Data excerpts
* * * * * * * * *

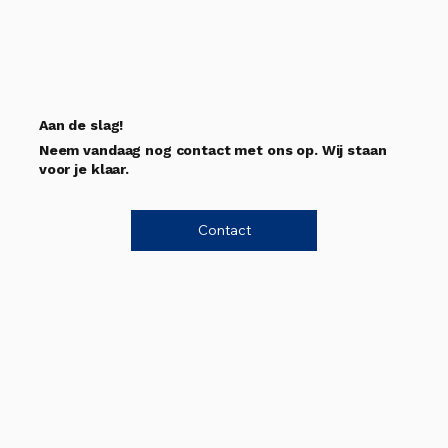
Aan de slag!
Neem vandaag nog contact met ons op. Wij staan
voor je klaar.
Contact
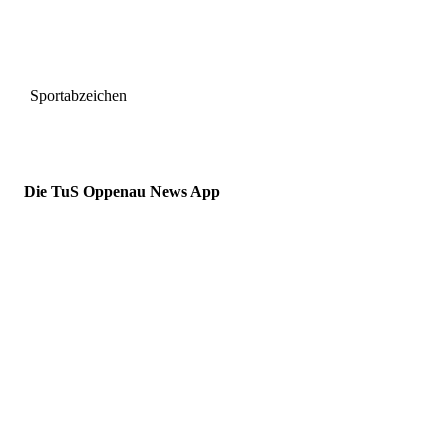
Sportabzeichen
Die TuS Oppenau News App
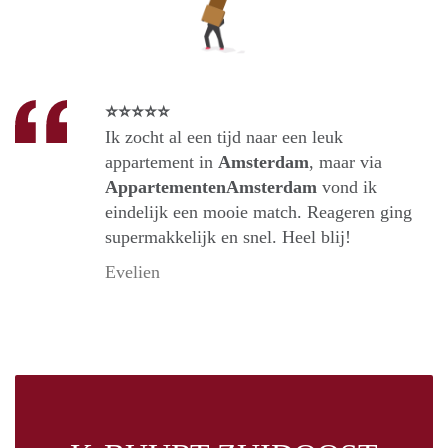
⭐⭐⭐⭐⭐
Ik zocht al een tijd naar een leuk
appartement in
Amsterdam
, maar via
AppartementenAmsterdam
vond ik
eindelijk een mooie match. Reageren ging
supermakkelijk en snel. Heel blij!
Evelien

* * * * * * * * *

● Task
Copy every line above word for word and exclude the pictures.

● Answer box
Aan de slag!
Neem vandaag nog contact met ons op. Wij staan
voor je klaar.
Contact
Sportabzeichen
Die TuS Oppenau News App
⭐⭐⭐⭐⭐
Ik zocht al een tijd naar een leuk
appartement in
Amsterdam
, maar via
AppartementenAmsterdam
vond ik
eindelijk een mooie match. Reageren ging
supermakkelijk en snel. Heel blij!
Evelien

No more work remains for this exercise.